As far as I am concerned this is a useful abstraction on a trivial problem.
My problem with HTML is not its lack of simplicity; it is its verbosity. SHPAML solves the (fairly) trivial problem of making HTML less verbose. The abstraction pays off for me insofar as I expect to use SHPAML for the next decade or so, and it's easy to remember the syntax, easy to share the output, etc.
Yeah, but how many other people will be using it? You may be planning on using it for a decade, but you will be in a very small minority. And so to share the output (the very common and portable HTML), you need to add another step to your workflow to convert things. This just seems like too much effort for very little gain.
Well machine language is pretty simple especially when you use something like MIPS. It can even be pretty fun to code in if you assembler has good macro support. However there is value is adding an abstraction layer on top of machine code. I think what people are really trying to say in these comments is that this new mini language does not provide useful value vs HTML like C provides vs. MIPS. Cheers.
I don't see why I would use that over this: http://lab.xms.pl/markup-generator/
Not only does it have the same syntax (with some improvements), but it also gives me the CSS to work with. AND I don't have to install python. Hooray.
SHPAML is mostly targeted at Python users for now. If you are not using Python, but you like the idea of having a syntax layer on top of HTML, then you should consider other solutions like the markup generator or haml.

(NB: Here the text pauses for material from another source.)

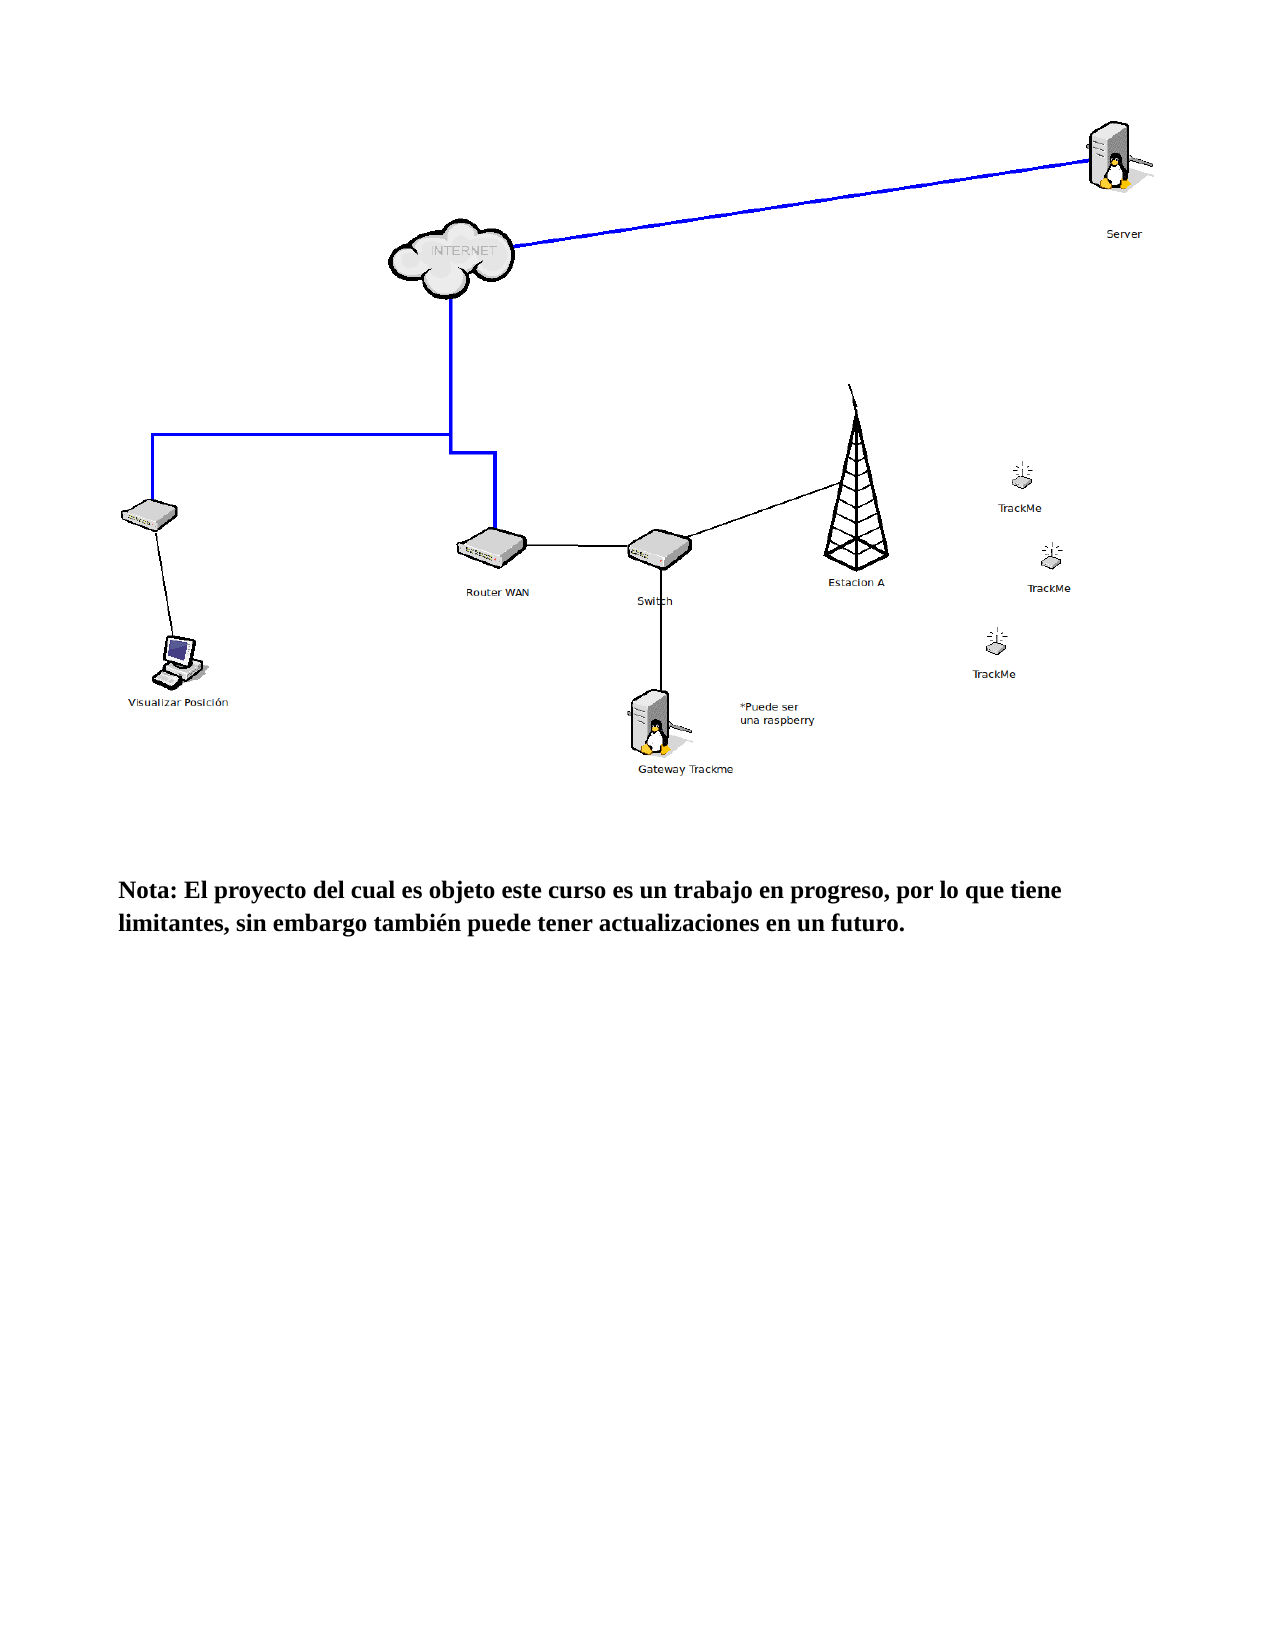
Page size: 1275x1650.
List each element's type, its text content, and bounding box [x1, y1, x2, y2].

Ah, that is indeed a nice feature. When I first looked at haml, I was all about the indentation (being from Python) and rather skeptical of the CSS sugar. But once I ported the CSS sugar to SHPAML, I found I started writing better markup. I haven't bothered to automate any CSS generation from SHPAML, not because I don't think it would be a useful feature, but because I have a lot less experience with CSS to know what the pain points are. (I have pain points with CSS, but they are either just due to my own ignorance or problems not easily solved.)